La película, una nueva etapa
La vida sigue, Rob se jubila y en 2010 se vuelve a casar, con María Faber. Una vida tranquila, cultivando plantas y cuidando su jardín. Pero en 2016 vuelve otra vez Dries como un vendaval. Se estrena una película sobre él, su historia vuelve a ponerse de actualidad en Holanda, y traspasa sus fronteras.
Con el apoyo de María, Rob decide enfrentarse definitivamente a su padre, a sus orígenes. Sigue siendo doloroso, pero ahí está él para dar la cara. Este año, por ejemplo, ha viajado con su mujer al Toronto Jewish Festival, donde tras exhibirse la película contestó a las preguntas del público, con algún familiar de las víctimas incluido.
Rob y María durante la premier de la película en Holanda.Allí también explicó que no sabe nada de la supuesta fortuna que hizo su padre entregando judíos a los nazis. Tal vez se la gastó toda, tal vez quedó en Argentina. El cónsul argentino en Suiza se hizo cargo de sus pertenencias cuando murió y Rob desconoce que pasó con ellas, no pudo rescatar nada.

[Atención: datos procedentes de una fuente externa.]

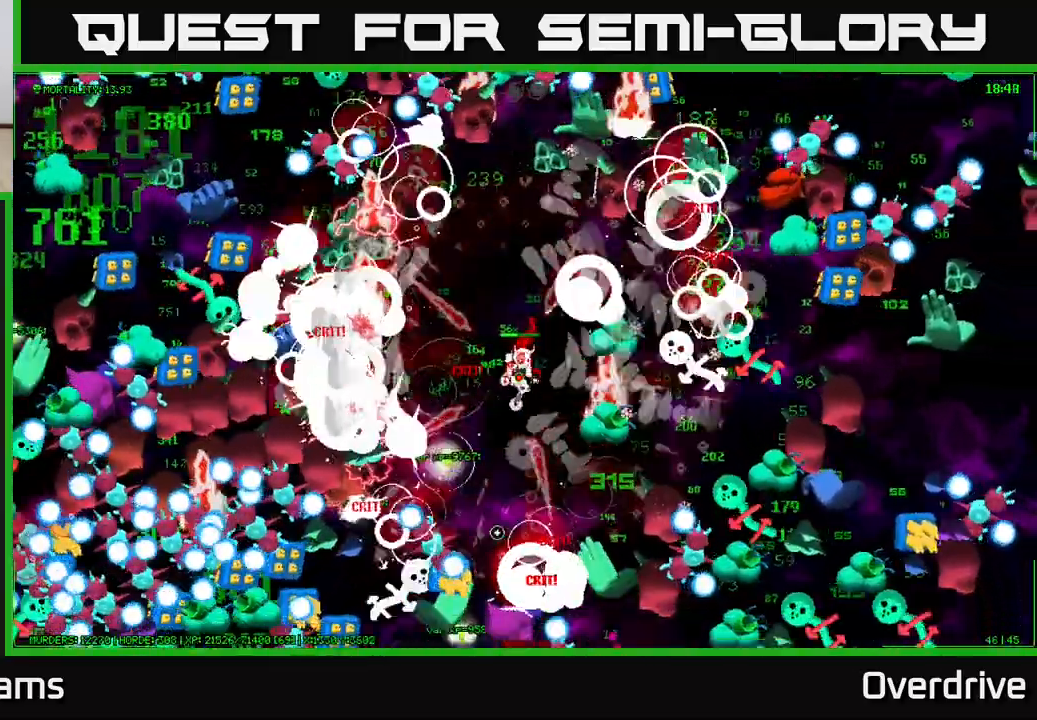
{"buttons": [], "left_stick": "down-right", "right_stick": "down", "events": [[50, "left_stick", "down-left"], [200, "left_stick", "down-right"], [283, "left_stick", "up-right"], [333, "left_stick", "up-left"], [417, "left_stick", "down"], [467, "left_stick", "down-right"]]}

De hecho, Rob se enteró de la muerte de su padre en 1982, nueve años después de que ocurriera.
También este año, y acompañado por María, ha viajado a Argentina buscando las huellas de su padre, intentando encontrar nuevas pistas que le digan quién fue, qué hizo, qué pensaba. ¿Por qué? ¿Por qué?
E intentando calmar un poco un dolor con tantas capas acumuladas tras tantos años escondido. Usándolo para ayudar a otros. Hay muchas maneras de enfrentar los pecados de los padres, y supongo que cada uno lo hace como puede o sabe. No podemos juzgarlos. Pero me parece que la de Rob es la más valiente y la más positiva. Asume una culpa que no es suya e intenta confortar de alguna manera a unas víctimas que tampoco lo son. En todo caso él es también, de otra manera, una víctima de su padre.
La historia no puede borrarse, pero ahora el apellido Riphagen es también el de Rob, el tipo honesto y valiente que se enfrentó a la verdad demostrando, una vez más, que el mal no está en los genes, ni escrito en las estrellas. Y que se le puede vencer.
Rob Riphagen deja a sus hijos una herencia preciosa.
Quiero dar las gracias a María Faber, la mujer de Rob. Sin ella este post no hubiera sido posible. Gracias por su ayuda y su amabilidad.
Y a Rob, por supuesto, por su ayuda y por su valentía.